The U.S. House of Representatives has passed a budget bill that could avoid a second government shutdown in mid-January, a development that will likely offer some relief to federal employees and government contractors in Oak Ridge—and to the businesses that support them.
U.S. Rep. Chuck Fleischmann, a Tennessee Republican, said he supported the Bipartisan Budget Act of 2013 in the House on Thursday.
“Tonight, the House took a modest step toward reforming spending and setting our government on a more stable path,” said Fleischmann, a second-term congressman whose district includes Oak Ridge.
But the bill still has to pass the deeply divided Senate, which is preparing to take up the budget bill this week. The Washington Post reported that Democrats are still trying to come up with the 60 votes necessary to break a GOP-led filibuster in the Senate.

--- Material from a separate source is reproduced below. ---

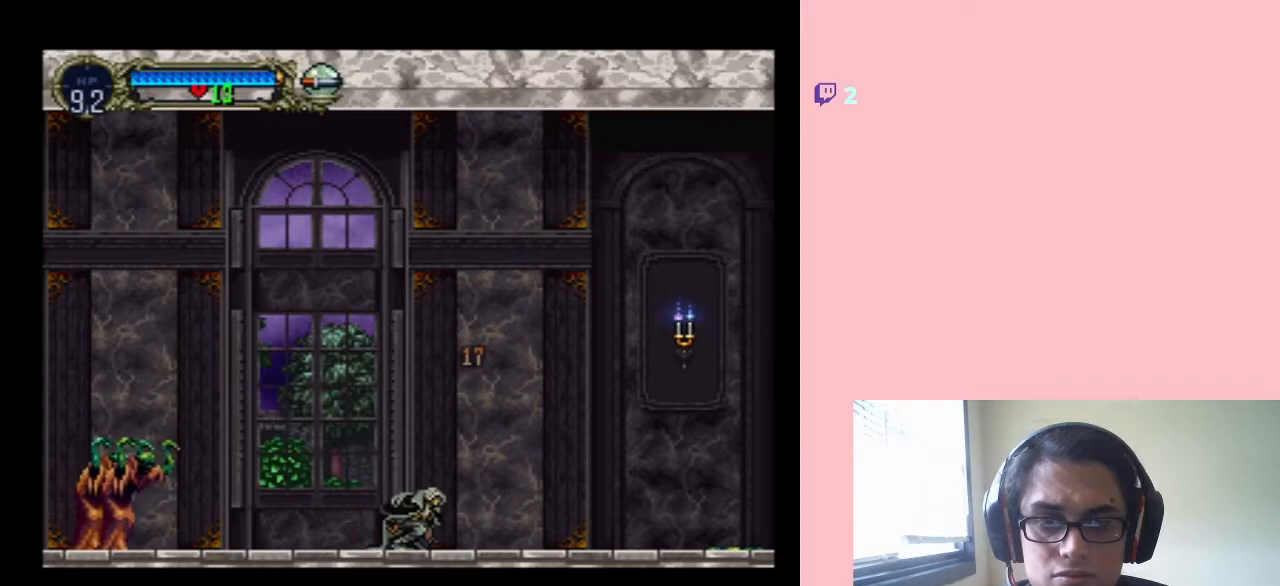
{"buttons": ["Y", "DPAD_RIGHT"], "left_stick": "center", "right_stick": "center", "events": [[383, "Y", "down"]]}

CNN said the bill also would relax the sweeping forced spending cuts known as sequestration that national laboratory officials said could be harmful to scientific research. There has been strong opposition from Republicans to the bipartisan budget compromise, but supporters are within striking distance of rounding up the votes they need to pass it in the Senate this week, CNN said.
The bill would avoid a second shutdown, like the short partial shutdown in October. But there is a second possible fiscal fight looming in Congress over the debt limit in February.
Fleischmann said the House budget bill passed on Thursday maintains the sequester savings while also reforming the mandatory spending that is driving the national debt. He said the legislation has a $23 billion net deficit reduction and ensures the government will not shut down in 2014.
“While this bill is not perfect, it is a step in the right direction,” Fleischmann said. “For the first time since I have been in Congress, we will finally return to a regular appropriations process, an important step to ending the cycle of governing from crisis to crisis. I hope the Senate will quickly pass this bill so we can continue moving toward the real spending reform our nation so desperately needs.”
The last-minute agreement in October avoided furloughs for up to about 3,600 workers at the Y-12 National Security Complex. The nuclear weapons plant had started an orderly shutdown two weeks earlier, on Monday, Oct. 7.
Officials at Oak Ridge National Laboratory had also started preparing for a possible temporary shutdown and unpaid furloughs in case the shutdown, which began Oct. 1 and ended Oct. 17, continued.
In mid-October, the Defense Nuclear Facilities Safety Board reported on the measures that Y-12 was taking to wind down to a safe and secure minimum staffing condition. Design activities for the multi-billion-dollar Uranium Processing Facility project would “continue in full,” the DNFSB said. But nearly all Building 9212 process systems would be placed in “warm standby” modes, hydrogen fluoride process lines and equipment would be purged in the Oxide Conversion Facility, uranium chips would be collected in “chip dollies” in Building 9215, all special nuclear material would be placed in a safe and secure storage condition, glove boxes in Building 9204-2E would be “de-inventoried” of hazardous material, and dry room materials would be put into protective containers because the humidity and oxygen levels in those areas would not be maintained, the safety board said.